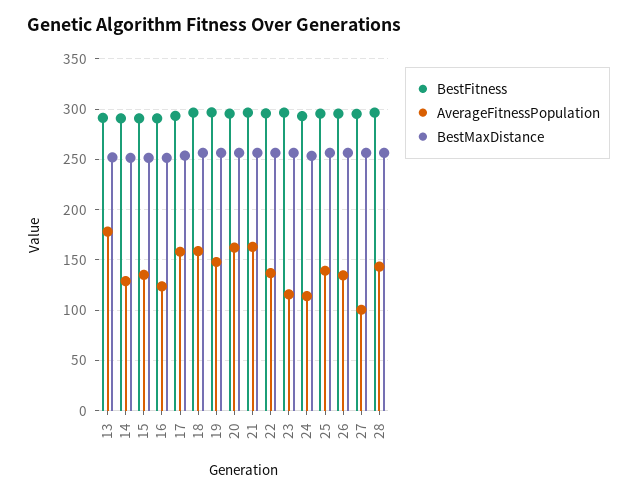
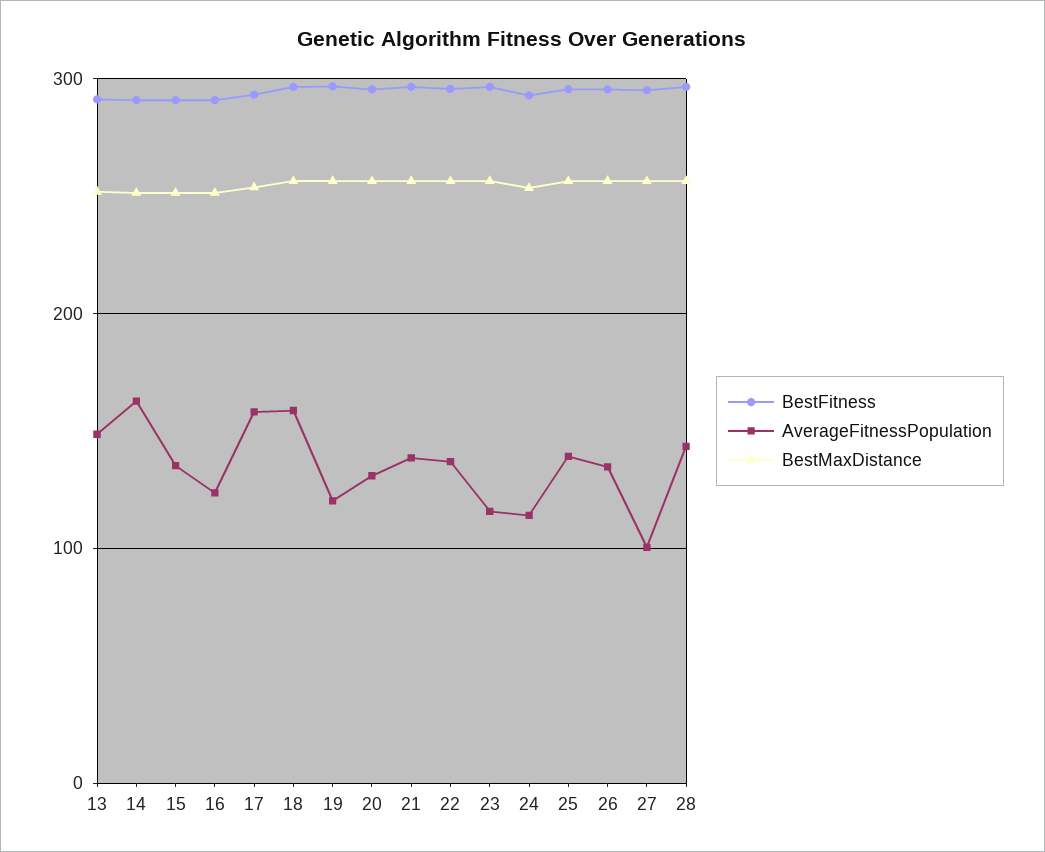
  {
    "BestFitness": {
      "13": 290,
      "14": 290,
      "15": 290,
      "16": 290,
      "17": 290,
      "18": 300,
      "19": 300,
      "20": 300,
      "21": 300,
      "22": 300,
      "23": 300,
      "24": 290,
      "25": 300,
      "26": 300,
      "27": 300,
      "28": 300
    },
    "AverageFitnessPopulation": {
-     "13": 180,
+     "13": 150,
-     "14": 130,
+     "14": 160,
      "15": 140,
      "16": 120,
      "17": 160,
      "18": 160,
-     "19": 150,
+     "19": 120,
-     "20": 160,
+     "20": 130,
-     "21": 160,
+     "21": 140,
      "22": 140,
      "23": 120,
      "24": 110,
      "25": 140,
      "26": 130,
      "27": 100,
      "28": 140
    },
    "BestMaxDistance": {
      "13": 250,
      "14": 250,
      "15": 250,
      "16": 250,
      "17": 250,
      "18": 260,
      "19": 260,
      "20": 260,
      "21": 260,
      "22": 260,
      "23": 260,
      "24": 250,
      "25": 260,
      "26": 260,
      "27": 260,
      "28": 260
    }
  }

PROBLEM DESCRIPTION ::
Would you set down every line of the data above exactly, skipping the pictures?

RESULT ::
  {
    "BestFitness": {
      "13": 290,
      "14": 290,
      "15": 290,
      "16": 290,
      "17": 290,
      "18": 300,
      "19": 300,
      "20": 300,
      "21": 300,
      "22": 300,
      "23": 300,
      "24": 290,
      "25": 300,
      "26": 300,
      "27": 300,
      "28": 300
    },
    "AverageFitnessPopulation": {
-     "13": 180,
+     "13": 150,
-     "14": 130,
+     "14": 160,
      "15": 140,
      "16": 120,
      "17": 160,
      "18": 160,
-     "19": 150,
+     "19": 120,
-     "20": 160,
+     "20": 130,
-     "21": 160,
+     "21": 140,
      "22": 140,
      "23": 120,
      "24": 110,
      "25": 140,
      "26": 130,
      "27": 100,
      "28": 140
    },
    "BestMaxDistance": {
      "13": 250,
      "14": 250,
      "15": 250,
      "16": 250,
      "17": 250,
      "18": 260,
      "19": 260,
      "20": 260,
      "21": 260,
      "22": 260,
      "23": 260,
      "24": 250,
      "25": 260,
      "26": 260,
      "27": 260,
      "28": 260
    }
  }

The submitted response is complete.